The majority of geological and geophysical research in the Stansbury Basin has been carried out by Canyon (Australia) Pty Ltd. PIRSA initiatives relate mainly to sampling for vitrinite reflectance measurements and apatite fission track analyses. Work with PIN is also in progress. Some highlights include:

  • Biostratigraphic documentation of the Early Cambrian-Middle Cambrian boundary at the base of the Coobowie Limestone.
  • Detailed biostratigraphy of much of the Early Cambrian succession using small shelly fossils.
  • Recognition of a major sequence boundary and possible sandstone reservoirs near the top of the Moonan Formation.
  • Sedimentology and depositional environment of the Stokes Bay Sandstone, Kangaroo Island.

Arrowie Basin

The majority of geological and geophysical research in the Arrowie Basin has been carried out by Beach Petroleum and partners in PEL 45 and 51. In the older rocks of the Adelaide Geosyncline, research has been carried out by Frontier Petroleum in PEL 41. MESA contributions include:

  • Geochronology of Early Cambrian tuffs from outcrops and drillcores.
  • Detailed correlations between wells in the Moorowie Syncline.
  • Further sampling of cored drillholes for source rock geochemistry.
  • Additional biostratigraphic work.
  • Gravity and ground magnetic traverse west of the Flinders Ranges (a student project funded by Beach Petroleum NL).

New initiatives

Three new avenues of research are proposed as part of the South Australian Targeted Exploration Initiative.

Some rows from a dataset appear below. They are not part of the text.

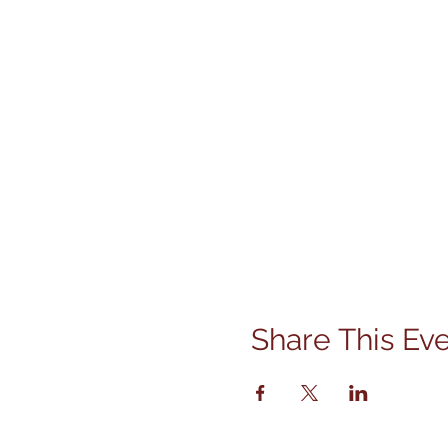
Share This Ev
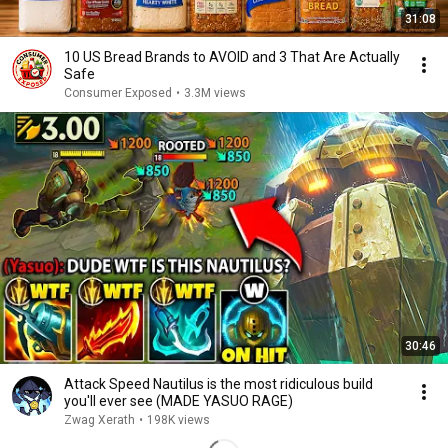
31:08
10 US Bread Brands to AVOID and 3 That Are Actually
Safe
Consumer Exposed
•
3.3M views
30:46
Attack Speed Nautilus is the most ridiculous build
you'll ever see (MADE YASUO RAGE)
Zwag Xerath
•
198K views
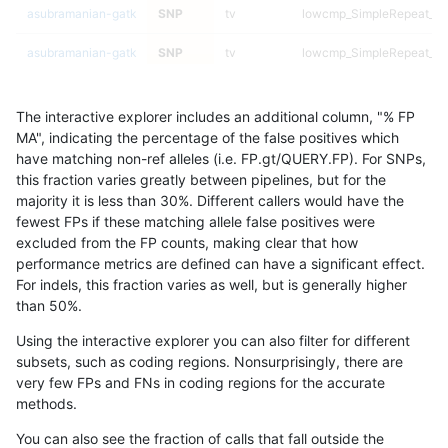
asubramanian-gatk
SNP
tv
lowcmp_SimpleRepeat_ho
asubramanian-gatk
SNP
tv
lowcmp_SimpleRepeat_ho
asubramanian-gatk
SNP
tv
lowcmp_SimpleRepeat_ho
The interactive explorer includes an additional column, "% FP
asubramanian-gatk
SNP
tv
lowcmp_SimpleRepeat_qu
MA", indicating the percentage of the false positives which
have matching non-ref alleles (i.e. FP.gt/QUERY.FP). For SNPs,
asubramanian-gatk
SNP
tv
lowcmp_SimpleRepeat_qu
this fraction varies greatly between pipelines, but for the
majority it is less than 30%. Different callers would have the
asubramanian-gatk
SNP
tv
lowcmp_SimpleRepeat_qu
fewest FPs if these matching allele false positives were
excluded from the FP counts, making clear that how
asubramanian-gatk
SNP
tv
lowcmp_SimpleRepeat_qu
performance metrics are defined can have a significant effect.
For indels, this fraction varies as well, but is generally higher
asubramanian-gatk
SNP
tv
lowcmp_SimpleRepeat_q
results dataset
than 50%.
asubramanian-gatk
SNP
tv
lowcmp_SimpleRepeat_q
Using the interactive explorer you can also filter for different
subsets, such as coding regions. Nonsurprisingly, there are
asubramanian-gatk
SNP
tv
lowcmp_SimpleRepeat_q
very few FPs and FNs in coding regions for the accurate
methods.
asubramanian-gatk
SNP
tv
lowcmp_SimpleRepeat_q
You can also see the fraction of calls that fall outside the
asubramanian-gatk
SNP
tv
lowcmp_SimpleRepeat_q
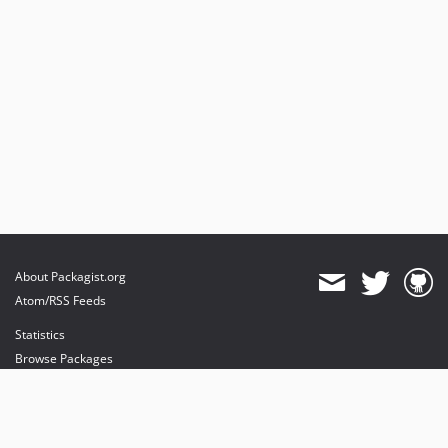
About Packagist.org
Atom/RSS Feeds
Statistics
Browse Packages
API
Mirrors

The first centres on the Warburton Basin beneath the oil and gas-productive Cooper Basin. Several commercial oil and gas discoveries have been made in porous sandstone, leached tuff and fractured reservoirs. The basement consists of Cambro-Ordovician rocks of the Warburton Basin but the oil and gas are Permian sourced. Study in collaboration with the National Centre for Petroleum Geology and Geophysics has mapped potential reservoirs and documented their petrophysical characteristics from cores and cuttings.  Most importantly, the orientation of natural fracture systems have been determined.

The second field of research investigates the link between cyanobacterial (or algal) mats and Neoproterozoic-Cambrian source rocks in the Officer, Stansbury and Arrowie Basins. The work is being carried out by specialists at PIN, Moscow.

A third project, in collaboration with Geotrack International of Melbourne, will examine the thermal history of the Warburton and Officer Basins using Zircon Fission Track Analysis (ZFTA).  This technique will clarify the thermal histories of rocks subjected to temperatures exceeding 300 degrees Celsius and may help constrain the timing of orogenic activity.